*** SELECTED EXCERPT ***
Camilla received a posy of flowers, from schoolgirl Ella Smith, 10, with the blooms taken from Hillsborough Castle.

After touching down in Belfast, Charles and Camilla travelled to Hillsborough Castle in Co Down, the royal residence in Northern Ireland, for several engagements.

The couple went on a walkabout when they first arrived at the castle, shaking hands with some of the hundreds of flag-waving people who had waited hours to catch a glimpse of the new king.

The king and his wife received a 21-gun salute as they entered the grounds.

Shouts of “God save the king” were heard and at one moment and a corgi in the crowd snuggled up to Charles when its owner held it up during the walkabout by the royal couple.

There were many school children behind the barriers and one group handed over letters they had written to the king.

A round of applause broke out as they inspected floral tributes to the late queen before entering the grounds of the castle.
*** End of SELECTED EXCERPT ***
*** DATA UNDER STUDY ***
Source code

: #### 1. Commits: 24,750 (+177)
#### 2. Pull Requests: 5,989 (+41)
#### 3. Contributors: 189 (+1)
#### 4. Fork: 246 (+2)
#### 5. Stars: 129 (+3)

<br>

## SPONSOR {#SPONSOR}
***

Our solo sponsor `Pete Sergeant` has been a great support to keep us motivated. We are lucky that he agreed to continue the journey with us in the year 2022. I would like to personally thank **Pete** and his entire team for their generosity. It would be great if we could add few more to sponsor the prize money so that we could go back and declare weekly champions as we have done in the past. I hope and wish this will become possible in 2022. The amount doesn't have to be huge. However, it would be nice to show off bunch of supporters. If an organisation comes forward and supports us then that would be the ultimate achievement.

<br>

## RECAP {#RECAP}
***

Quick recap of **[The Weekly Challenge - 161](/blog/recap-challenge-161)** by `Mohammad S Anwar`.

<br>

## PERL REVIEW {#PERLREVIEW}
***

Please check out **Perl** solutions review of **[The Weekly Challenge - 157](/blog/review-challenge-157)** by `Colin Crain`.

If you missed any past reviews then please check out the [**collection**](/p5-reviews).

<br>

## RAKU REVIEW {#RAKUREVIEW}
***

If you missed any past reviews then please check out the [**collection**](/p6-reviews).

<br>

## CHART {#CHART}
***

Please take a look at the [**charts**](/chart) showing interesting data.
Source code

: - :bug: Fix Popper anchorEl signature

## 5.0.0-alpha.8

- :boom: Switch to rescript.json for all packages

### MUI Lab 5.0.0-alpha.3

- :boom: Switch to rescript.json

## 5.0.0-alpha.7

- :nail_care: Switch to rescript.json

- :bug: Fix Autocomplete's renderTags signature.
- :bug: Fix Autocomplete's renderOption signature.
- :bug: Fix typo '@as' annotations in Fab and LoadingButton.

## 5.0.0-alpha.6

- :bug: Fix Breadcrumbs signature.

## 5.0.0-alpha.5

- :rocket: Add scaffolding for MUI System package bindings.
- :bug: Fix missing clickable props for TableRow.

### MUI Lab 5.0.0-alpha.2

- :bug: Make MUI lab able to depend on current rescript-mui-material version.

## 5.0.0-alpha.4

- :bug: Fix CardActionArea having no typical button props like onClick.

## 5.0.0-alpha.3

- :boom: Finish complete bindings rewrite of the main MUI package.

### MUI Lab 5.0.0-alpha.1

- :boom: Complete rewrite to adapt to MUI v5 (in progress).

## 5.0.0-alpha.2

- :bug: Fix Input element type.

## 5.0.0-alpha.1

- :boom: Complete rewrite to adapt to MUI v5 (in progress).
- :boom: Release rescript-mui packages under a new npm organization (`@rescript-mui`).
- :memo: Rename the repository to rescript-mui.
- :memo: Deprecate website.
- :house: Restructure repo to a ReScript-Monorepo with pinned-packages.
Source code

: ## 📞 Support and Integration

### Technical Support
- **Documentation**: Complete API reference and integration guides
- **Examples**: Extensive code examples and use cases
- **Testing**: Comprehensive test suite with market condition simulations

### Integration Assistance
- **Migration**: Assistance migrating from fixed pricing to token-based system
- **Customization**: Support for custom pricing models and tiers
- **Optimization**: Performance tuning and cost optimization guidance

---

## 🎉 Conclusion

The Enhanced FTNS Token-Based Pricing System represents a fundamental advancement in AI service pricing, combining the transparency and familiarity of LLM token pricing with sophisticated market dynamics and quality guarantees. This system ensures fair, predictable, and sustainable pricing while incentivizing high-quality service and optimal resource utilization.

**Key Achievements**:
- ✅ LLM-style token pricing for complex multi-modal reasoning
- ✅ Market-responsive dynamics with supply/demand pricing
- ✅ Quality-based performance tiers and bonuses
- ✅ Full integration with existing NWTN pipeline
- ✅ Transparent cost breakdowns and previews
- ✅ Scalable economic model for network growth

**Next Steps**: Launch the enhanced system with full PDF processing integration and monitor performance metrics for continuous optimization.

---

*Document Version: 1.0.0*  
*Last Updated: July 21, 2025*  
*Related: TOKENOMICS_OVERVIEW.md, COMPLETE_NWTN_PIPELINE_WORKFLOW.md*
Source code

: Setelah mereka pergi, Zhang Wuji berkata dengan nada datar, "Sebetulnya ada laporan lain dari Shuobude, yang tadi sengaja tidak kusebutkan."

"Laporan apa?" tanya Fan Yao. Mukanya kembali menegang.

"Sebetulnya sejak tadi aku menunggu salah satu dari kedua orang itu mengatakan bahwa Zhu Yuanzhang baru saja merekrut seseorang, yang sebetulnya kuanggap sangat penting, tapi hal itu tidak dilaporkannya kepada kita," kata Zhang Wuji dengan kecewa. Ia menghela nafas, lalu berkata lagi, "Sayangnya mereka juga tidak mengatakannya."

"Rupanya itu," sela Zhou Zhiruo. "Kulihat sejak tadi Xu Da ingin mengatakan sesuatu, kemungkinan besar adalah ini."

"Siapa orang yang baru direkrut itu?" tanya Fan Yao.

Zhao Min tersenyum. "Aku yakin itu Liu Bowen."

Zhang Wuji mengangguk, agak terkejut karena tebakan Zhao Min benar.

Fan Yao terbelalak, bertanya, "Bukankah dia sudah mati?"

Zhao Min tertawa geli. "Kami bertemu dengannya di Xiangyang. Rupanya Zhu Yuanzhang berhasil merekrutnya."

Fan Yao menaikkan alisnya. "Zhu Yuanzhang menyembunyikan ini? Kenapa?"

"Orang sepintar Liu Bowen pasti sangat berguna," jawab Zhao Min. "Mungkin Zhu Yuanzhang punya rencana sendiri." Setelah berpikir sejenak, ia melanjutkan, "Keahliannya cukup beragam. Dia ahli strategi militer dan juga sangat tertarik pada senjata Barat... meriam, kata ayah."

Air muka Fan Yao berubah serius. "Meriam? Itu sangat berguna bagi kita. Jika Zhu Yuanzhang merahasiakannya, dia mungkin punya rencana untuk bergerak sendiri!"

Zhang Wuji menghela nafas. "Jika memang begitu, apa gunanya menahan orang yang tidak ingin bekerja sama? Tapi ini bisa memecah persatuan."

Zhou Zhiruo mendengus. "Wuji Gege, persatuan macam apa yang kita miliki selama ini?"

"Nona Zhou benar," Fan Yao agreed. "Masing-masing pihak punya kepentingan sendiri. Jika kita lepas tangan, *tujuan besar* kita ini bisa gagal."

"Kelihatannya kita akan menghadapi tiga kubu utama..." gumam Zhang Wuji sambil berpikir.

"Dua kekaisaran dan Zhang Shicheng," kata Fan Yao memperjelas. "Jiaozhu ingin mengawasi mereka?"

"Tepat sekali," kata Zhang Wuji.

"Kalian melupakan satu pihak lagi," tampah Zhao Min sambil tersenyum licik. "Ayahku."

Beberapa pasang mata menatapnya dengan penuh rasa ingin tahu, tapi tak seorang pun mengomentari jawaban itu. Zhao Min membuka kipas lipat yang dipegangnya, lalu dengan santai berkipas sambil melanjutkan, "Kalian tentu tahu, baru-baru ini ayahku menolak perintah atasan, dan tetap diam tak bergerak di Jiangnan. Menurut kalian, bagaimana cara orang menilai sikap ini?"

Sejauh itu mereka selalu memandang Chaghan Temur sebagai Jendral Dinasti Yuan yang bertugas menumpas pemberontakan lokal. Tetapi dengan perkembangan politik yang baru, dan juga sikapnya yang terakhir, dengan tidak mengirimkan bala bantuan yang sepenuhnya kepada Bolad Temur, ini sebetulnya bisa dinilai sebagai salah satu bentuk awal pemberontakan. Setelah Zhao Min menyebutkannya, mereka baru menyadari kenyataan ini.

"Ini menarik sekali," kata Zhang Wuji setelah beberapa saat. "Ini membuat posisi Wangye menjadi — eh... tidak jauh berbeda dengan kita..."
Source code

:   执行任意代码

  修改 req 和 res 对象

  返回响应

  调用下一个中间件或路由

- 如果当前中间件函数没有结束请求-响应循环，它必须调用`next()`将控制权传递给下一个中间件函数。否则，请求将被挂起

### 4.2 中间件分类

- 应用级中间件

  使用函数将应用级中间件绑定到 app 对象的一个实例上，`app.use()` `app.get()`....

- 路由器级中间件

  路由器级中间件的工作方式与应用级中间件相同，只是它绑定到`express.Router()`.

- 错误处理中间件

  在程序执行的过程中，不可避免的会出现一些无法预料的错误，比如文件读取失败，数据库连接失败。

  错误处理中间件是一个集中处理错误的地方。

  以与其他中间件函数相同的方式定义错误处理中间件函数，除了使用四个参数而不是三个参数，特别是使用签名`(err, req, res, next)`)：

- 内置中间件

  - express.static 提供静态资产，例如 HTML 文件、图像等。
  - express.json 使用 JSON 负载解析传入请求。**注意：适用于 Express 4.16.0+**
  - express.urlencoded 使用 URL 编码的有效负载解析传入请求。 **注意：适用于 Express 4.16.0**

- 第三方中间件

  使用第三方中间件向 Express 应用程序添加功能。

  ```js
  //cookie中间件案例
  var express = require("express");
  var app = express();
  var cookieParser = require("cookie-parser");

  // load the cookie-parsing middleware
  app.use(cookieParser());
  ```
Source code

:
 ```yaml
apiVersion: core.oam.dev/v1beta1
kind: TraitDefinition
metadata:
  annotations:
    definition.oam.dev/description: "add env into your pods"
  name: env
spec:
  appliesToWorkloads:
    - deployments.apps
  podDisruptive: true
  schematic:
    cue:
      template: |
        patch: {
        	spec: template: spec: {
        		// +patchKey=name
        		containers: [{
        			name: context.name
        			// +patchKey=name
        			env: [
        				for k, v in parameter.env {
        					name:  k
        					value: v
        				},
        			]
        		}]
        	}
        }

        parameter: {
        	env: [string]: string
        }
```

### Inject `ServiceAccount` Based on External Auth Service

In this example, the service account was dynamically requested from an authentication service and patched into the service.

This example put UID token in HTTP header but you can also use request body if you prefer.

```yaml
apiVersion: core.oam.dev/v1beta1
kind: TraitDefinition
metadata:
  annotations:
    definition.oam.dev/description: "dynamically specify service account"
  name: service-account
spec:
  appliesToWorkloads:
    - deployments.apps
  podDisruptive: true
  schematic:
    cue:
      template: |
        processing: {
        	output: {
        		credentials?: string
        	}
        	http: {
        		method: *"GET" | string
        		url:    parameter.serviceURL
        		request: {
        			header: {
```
*** End of DATA UNDER STUDY ***
Write out the entire passage about the royal visit to Hillsborough Castle word for word.

Camilla received a posy of flowers, from schoolgirl Ella Smith, 10, with the blooms taken from Hillsborough Castle.

After touching down in Belfast, Charles and Camilla travelled to Hillsborough Castle in Co Down, the royal residence in Northern Ireland, for several engagements.

The couple went on a walkabout when they first arrived at the castle, shaking hands with some of the hundreds of flag-waving people who had waited hours to catch a glimpse of the new king.

The king and his wife received a 21-gun salute as they entered the grounds.

Shouts of “God save the king” were heard and at one moment and a corgi in the crowd snuggled up to Charles when its owner held it up during the walkabout by the royal couple.

There were many school children behind the barriers and one group handed over letters they had written to the king.

A round of applause broke out as they inspected floral tributes to the late queen before entering the grounds of the castle.